* WORK TASK: Turn everything from the start of the records down to the line containing "較することが満足度の高い選択につながります。" into a Markdown table with the columns Row and Line. Leave out blank lines, and give each remaining line its row number.

* THE RECORDS:
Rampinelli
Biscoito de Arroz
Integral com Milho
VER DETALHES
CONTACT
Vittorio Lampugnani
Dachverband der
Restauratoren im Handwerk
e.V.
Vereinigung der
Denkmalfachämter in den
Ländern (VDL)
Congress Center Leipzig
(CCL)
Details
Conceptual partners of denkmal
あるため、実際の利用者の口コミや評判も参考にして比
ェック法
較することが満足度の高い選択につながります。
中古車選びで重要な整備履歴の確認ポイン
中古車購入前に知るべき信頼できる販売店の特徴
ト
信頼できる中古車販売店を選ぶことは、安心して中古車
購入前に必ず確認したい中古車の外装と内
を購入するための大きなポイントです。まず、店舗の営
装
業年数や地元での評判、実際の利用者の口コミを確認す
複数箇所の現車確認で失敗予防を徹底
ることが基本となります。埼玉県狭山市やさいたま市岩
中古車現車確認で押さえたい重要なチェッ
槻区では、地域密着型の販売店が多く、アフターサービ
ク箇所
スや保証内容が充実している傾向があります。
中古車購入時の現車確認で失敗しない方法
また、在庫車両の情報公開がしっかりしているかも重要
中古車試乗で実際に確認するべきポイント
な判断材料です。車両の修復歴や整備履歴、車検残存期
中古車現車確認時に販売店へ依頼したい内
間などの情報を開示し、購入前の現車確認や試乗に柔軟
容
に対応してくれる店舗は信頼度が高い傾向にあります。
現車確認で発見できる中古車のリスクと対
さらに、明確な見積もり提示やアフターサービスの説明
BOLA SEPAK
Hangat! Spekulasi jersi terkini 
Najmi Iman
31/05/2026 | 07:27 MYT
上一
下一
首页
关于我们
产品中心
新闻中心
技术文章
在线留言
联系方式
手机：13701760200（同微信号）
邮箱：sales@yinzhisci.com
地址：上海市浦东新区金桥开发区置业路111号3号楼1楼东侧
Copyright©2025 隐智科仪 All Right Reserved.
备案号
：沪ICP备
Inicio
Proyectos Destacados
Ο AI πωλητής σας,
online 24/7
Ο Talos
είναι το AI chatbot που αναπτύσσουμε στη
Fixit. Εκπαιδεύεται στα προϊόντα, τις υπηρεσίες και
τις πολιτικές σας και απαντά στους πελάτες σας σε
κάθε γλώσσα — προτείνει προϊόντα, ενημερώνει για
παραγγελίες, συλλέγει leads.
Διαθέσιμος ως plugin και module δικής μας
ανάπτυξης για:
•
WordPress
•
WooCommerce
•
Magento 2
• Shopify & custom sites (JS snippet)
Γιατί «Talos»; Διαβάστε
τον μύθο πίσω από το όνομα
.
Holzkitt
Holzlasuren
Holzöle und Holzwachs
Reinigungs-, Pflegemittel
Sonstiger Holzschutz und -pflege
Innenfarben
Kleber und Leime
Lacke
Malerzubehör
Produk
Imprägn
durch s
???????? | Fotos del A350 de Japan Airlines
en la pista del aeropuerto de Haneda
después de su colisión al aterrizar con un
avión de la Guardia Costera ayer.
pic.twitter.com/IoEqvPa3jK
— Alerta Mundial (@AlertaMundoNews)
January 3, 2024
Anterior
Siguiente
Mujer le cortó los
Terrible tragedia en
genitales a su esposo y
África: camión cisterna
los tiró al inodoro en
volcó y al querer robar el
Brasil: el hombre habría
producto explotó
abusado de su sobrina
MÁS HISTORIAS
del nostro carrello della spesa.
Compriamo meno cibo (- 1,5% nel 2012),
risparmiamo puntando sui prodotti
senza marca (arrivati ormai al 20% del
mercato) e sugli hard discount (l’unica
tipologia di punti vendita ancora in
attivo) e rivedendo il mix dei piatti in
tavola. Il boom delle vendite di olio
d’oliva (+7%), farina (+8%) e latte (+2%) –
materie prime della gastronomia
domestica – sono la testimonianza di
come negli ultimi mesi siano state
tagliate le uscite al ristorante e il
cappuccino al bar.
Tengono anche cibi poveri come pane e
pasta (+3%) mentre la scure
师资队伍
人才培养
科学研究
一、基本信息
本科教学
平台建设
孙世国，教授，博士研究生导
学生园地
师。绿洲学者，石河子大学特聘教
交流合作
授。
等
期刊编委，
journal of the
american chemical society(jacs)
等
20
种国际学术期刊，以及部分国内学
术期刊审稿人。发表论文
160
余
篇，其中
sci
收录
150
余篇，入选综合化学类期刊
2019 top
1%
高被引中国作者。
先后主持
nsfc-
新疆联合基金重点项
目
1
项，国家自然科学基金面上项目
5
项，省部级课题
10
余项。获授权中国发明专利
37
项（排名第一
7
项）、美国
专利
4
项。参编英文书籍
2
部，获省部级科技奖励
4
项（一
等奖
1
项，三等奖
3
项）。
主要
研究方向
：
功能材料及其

* EXERCISE SOLUTION:
| Row | Line |
|---|---|
| 1 | Rampinelli |
| 2 | Biscoito de Arroz |
| 3 | Integral com Milho |
| 4 | VER DETALHES |
| 5 | CONTACT |
| 6 | Vittorio Lampugnani |
| 7 | Dachverband der |
| 8 | Restauratoren im Handwerk |
| 9 | e.V. |
| 10 | Vereinigung der |
| 11 | Denkmalfachämter in den |
| 12 | Ländern (VDL) |
| 13 | Congress Center Leipzig |
| 14 | (CCL) |
| 15 | Details |
| 16 | Conceptual partners of denkmal |
| 17 | あるため、実際の利用者の口コミや評判も参考にして比 |
| 18 | ェック法 |
| 19 | 較することが満足度の高い選択につながります。 |